------ Data to process

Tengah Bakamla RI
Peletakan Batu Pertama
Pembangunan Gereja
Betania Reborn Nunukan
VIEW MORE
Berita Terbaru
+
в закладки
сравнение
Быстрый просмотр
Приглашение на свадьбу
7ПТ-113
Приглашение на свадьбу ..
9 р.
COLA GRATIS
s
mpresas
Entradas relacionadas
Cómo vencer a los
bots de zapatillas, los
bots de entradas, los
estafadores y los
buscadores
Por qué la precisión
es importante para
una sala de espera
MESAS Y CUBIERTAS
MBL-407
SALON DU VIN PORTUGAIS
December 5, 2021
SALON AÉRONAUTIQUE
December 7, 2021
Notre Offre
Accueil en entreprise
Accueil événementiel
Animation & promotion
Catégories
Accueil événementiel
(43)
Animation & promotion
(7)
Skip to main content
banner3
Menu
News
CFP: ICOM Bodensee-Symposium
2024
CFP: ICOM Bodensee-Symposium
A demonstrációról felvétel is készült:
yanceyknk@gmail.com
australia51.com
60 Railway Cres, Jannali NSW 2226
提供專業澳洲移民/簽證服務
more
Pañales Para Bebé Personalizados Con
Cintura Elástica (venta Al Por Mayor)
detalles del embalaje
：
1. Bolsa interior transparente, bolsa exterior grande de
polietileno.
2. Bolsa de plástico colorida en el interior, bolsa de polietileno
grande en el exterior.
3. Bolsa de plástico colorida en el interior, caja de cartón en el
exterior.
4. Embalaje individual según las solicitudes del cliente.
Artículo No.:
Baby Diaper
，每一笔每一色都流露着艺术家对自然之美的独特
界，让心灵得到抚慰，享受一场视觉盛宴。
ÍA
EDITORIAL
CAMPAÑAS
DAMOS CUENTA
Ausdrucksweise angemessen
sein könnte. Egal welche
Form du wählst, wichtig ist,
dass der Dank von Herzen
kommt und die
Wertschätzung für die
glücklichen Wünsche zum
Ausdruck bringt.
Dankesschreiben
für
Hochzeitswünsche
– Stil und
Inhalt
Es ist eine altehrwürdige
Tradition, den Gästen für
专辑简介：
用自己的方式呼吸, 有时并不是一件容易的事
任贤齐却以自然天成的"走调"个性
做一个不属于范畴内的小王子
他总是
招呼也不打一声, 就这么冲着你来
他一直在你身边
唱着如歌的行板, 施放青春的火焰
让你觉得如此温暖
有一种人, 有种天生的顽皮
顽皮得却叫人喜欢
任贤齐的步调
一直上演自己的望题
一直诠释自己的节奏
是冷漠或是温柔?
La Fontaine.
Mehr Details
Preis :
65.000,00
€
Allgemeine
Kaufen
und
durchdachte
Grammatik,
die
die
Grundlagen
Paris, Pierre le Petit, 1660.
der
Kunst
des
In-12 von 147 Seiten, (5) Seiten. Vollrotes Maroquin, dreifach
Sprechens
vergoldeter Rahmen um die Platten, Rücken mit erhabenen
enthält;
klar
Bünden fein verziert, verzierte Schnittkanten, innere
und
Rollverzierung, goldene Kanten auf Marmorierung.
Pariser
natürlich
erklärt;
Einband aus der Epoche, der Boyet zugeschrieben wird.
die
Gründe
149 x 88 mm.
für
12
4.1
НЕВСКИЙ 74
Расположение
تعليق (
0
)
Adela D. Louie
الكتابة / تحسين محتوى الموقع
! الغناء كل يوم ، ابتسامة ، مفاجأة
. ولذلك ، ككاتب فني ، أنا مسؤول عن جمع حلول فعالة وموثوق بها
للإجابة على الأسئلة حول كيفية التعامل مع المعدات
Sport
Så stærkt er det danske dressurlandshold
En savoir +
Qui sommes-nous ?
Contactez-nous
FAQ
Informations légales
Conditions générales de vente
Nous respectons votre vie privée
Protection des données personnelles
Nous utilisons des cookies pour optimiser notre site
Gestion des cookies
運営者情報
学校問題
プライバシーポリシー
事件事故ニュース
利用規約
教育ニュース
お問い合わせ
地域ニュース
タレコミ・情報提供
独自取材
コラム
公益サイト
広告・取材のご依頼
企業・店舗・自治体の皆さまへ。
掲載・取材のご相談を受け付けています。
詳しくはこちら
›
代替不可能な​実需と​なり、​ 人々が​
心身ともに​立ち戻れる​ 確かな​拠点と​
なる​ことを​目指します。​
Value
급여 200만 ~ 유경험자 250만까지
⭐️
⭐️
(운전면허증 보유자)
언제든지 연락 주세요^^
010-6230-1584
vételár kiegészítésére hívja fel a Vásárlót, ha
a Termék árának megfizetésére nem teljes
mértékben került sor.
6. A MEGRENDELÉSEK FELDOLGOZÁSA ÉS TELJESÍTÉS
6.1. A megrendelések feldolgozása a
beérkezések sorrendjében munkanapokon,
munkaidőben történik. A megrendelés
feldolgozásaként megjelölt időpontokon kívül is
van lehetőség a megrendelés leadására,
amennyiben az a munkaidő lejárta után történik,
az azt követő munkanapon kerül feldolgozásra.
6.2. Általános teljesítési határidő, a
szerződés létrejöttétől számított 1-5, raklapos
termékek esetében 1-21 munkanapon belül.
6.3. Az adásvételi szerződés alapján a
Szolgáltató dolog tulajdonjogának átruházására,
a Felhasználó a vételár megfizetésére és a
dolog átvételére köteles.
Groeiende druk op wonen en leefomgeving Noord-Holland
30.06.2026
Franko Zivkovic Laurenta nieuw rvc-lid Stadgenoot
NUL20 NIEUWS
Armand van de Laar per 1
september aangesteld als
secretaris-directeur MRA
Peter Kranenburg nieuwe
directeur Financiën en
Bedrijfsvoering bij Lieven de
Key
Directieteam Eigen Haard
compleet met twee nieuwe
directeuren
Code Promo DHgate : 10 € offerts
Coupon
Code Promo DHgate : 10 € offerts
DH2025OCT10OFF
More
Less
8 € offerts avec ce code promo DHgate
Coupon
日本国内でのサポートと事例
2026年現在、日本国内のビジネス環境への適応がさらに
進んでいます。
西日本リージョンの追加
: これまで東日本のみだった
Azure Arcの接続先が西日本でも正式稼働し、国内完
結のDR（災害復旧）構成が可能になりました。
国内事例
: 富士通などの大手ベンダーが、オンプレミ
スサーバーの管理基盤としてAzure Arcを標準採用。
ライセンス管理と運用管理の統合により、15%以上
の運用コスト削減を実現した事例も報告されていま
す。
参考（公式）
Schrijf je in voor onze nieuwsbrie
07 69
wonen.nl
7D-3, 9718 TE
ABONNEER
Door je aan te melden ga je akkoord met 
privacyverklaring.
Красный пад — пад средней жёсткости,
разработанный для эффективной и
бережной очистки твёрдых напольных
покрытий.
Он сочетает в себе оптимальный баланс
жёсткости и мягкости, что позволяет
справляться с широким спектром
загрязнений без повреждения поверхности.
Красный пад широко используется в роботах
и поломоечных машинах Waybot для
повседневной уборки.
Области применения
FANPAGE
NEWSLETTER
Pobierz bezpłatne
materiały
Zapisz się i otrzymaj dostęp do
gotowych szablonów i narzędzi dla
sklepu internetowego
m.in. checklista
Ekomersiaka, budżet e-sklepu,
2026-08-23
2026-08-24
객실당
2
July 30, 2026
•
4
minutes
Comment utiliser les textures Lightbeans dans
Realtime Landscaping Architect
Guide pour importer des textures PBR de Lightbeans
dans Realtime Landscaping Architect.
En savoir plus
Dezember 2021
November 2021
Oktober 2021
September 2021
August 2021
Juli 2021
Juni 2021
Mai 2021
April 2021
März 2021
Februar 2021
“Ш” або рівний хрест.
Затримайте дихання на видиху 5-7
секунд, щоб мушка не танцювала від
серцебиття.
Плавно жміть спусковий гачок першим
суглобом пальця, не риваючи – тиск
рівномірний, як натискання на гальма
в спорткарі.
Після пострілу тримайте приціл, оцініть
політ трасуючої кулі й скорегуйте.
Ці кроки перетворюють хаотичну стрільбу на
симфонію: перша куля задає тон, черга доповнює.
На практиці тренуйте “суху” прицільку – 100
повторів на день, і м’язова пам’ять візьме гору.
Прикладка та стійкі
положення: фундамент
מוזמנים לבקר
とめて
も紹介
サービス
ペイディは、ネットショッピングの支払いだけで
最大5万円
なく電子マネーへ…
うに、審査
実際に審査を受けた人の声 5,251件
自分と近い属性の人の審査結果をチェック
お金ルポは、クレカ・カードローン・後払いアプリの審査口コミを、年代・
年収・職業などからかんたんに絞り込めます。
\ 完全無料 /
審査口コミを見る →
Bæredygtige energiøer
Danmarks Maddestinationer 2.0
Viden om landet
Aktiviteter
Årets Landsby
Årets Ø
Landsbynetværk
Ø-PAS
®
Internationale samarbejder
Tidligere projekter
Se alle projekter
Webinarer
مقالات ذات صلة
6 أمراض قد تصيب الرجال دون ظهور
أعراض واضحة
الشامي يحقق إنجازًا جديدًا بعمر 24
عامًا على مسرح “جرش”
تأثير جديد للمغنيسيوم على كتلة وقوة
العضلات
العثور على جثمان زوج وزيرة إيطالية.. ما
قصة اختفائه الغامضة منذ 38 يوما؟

------------

(Work request):
From the entries above, print the lines beginning at the one with "directeur Financiën en" and stopping after the one with "в спорткарі.", exactly as written and with nothing else.

(Result of the task):
directeur Financiën en
Bedrijfsvoering bij Lieven de
Key
Directieteam Eigen Haard
compleet met twee nieuwe
directeuren
Code Promo DHgate : 10 € offerts
Coupon
Code Promo DHgate : 10 € offerts
DH2025OCT10OFF
More
Less
8 € offerts avec ce code promo DHgate
Coupon
日本国内でのサポートと事例
2026年現在、日本国内のビジネス環境への適応がさらに
進んでいます。
西日本リージョンの追加
: これまで東日本のみだった
Azure Arcの接続先が西日本でも正式稼働し、国内完
結のDR（災害復旧）構成が可能になりました。
国内事例
: 富士通などの大手ベンダーが、オンプレミ
スサーバーの管理基盤としてAzure Arcを標準採用。
ライセンス管理と運用管理の統合により、15%以上
の運用コスト削減を実現した事例も報告されていま
す。
参考（公式）
Schrijf je in voor onze nieuwsbrie
07 69
wonen.nl
7D-3, 9718 TE
ABONNEER
Door je aan te melden ga je akkoord met 
privacyverklaring.
Красный пад — пад средней жёсткости,
разработанный для эффективной и
бережной очистки твёрдых напольных
покрытий.
Он сочетает в себе оптимальный баланс
жёсткости и мягкости, что позволяет
справляться с широким спектром
загрязнений без повреждения поверхности.
Красный пад широко используется в роботах
и поломоечных машинах Waybot для
повседневной уборки.
Области применения
FANPAGE
NEWSLETTER
Pobierz bezpłatne
materiały
Zapisz się i otrzymaj dostęp do
gotowych szablonów i narzędzi dla
sklepu internetowego
m.in. checklista
Ekomersiaka, budżet e-sklepu,
2026-08-23
2026-08-24
객실당
2
July 30, 2026
•
4
minutes
Comment utiliser les textures Lightbeans dans
Realtime Landscaping Architect
Guide pour importer des textures PBR de Lightbeans
dans Realtime Landscaping Architect.
En savoir plus
Dezember 2021
November 2021
Oktober 2021
September 2021
August 2021
Juli 2021
Juni 2021
Mai 2021
April 2021
März 2021
Februar 2021
“Ш” або рівний хрест.
Затримайте дихання на видиху 5-7
секунд, щоб мушка не танцювала від
серцебиття.
Плавно жміть спусковий гачок першим
суглобом пальця, не риваючи – тиск
рівномірний, як натискання на гальма
в спорткарі.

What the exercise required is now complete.